Deputi Bidang Distribusi dan Jasa BPS, Pudji Ismartini dalam rilis BPS, tanggal 2 September 2024 mengatakan bahwa, “Deflasi empat bulan ini lebih ditunjukkan dari sisi supply (pasokan) dimana panen beberapa komoditas tanaman pangan, hortikultura dan turunnya biaya produksi seperti pada livebird, dan juga sempat penurunan harga jagung pipilan untuk bahan pakan ternak, yang hal ini mendorong deflasi komoditas telur ayam ras, dan juga daging ayam ras,”. Pudji menegaskan hal ini artinya deflasi masih terjadi pada sisi penawaran, jika hal ini kemudian diduga berdampak pada pendapatan masyarakat di subsektor hortikultura, peternakan, dan lainnya, maka BPS perlu mengkaji lebih lanjut untuk membuktikan asumsi tersebut.

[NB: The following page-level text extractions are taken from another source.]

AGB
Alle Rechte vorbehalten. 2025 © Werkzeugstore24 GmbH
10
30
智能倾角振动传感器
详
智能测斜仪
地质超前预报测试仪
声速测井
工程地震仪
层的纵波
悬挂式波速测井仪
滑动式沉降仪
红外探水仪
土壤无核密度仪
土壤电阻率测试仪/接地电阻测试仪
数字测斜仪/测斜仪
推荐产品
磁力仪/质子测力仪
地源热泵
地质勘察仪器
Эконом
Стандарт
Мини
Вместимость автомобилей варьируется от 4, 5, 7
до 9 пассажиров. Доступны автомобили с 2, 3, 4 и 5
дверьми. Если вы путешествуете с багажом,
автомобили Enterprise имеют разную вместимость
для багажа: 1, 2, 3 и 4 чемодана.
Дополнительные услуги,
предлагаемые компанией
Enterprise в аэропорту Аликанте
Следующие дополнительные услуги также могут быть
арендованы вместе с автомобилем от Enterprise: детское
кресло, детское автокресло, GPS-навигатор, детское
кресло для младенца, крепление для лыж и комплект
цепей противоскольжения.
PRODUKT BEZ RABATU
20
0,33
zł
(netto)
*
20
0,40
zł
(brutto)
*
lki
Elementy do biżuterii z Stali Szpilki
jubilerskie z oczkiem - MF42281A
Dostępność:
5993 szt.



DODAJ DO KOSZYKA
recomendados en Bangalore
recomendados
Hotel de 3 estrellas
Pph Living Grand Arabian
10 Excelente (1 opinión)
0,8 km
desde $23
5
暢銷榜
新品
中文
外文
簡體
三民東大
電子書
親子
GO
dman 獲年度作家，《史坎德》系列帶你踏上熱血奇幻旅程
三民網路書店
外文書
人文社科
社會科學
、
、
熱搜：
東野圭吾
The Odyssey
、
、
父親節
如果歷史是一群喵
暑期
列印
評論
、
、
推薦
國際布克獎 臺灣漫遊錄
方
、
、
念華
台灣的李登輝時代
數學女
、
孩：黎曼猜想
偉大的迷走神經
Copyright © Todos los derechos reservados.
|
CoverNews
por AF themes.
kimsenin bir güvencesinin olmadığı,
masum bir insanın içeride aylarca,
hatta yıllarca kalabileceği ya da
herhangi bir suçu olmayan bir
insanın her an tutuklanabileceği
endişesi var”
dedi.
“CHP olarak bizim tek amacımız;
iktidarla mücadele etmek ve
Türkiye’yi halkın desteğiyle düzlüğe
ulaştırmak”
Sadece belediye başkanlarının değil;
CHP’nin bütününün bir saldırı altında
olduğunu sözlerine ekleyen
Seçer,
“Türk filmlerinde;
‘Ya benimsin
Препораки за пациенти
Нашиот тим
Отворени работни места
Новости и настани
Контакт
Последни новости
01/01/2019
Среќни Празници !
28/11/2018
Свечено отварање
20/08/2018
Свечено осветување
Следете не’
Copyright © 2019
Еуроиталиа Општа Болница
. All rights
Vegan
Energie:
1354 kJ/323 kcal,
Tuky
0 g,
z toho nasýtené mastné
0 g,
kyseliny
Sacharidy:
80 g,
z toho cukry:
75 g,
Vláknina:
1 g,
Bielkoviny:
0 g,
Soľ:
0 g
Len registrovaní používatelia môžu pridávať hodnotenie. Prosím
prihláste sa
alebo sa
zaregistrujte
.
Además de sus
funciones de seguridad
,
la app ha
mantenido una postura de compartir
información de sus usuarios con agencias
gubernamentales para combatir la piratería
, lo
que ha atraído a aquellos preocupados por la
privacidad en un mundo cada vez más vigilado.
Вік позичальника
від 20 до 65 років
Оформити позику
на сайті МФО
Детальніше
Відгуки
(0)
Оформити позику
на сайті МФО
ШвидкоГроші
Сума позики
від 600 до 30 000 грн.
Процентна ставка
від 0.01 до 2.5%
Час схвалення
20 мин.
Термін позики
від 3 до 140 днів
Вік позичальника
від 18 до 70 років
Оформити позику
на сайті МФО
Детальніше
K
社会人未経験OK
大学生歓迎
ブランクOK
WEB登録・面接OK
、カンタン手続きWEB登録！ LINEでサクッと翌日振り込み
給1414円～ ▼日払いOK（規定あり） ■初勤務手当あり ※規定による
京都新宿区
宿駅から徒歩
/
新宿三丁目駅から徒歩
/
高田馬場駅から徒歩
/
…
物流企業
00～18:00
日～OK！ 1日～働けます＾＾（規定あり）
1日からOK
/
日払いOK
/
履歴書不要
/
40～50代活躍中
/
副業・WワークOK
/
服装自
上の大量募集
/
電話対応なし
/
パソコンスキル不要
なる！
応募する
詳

Dalam hal ini pemerintah harus tetap waspada akan kondisi demikian, serta memperhatikan dan menjaga stabilnya angka inflasi yang cukup bagus dan laju perekonomian tetap tumbuh. Dengan adanya fenomena deflasi beruntun ini pemerintah nantinya diharapkan dapat mengambil langkah-langkah kebijakan strategis untuk meningkatkan stimulus daya beli masyarakat. Apabila permintaan masyarakat meningkat, nantinya akan mengimbangi hasil produksi sehingga dapat mengurangi jumlah pengangguran.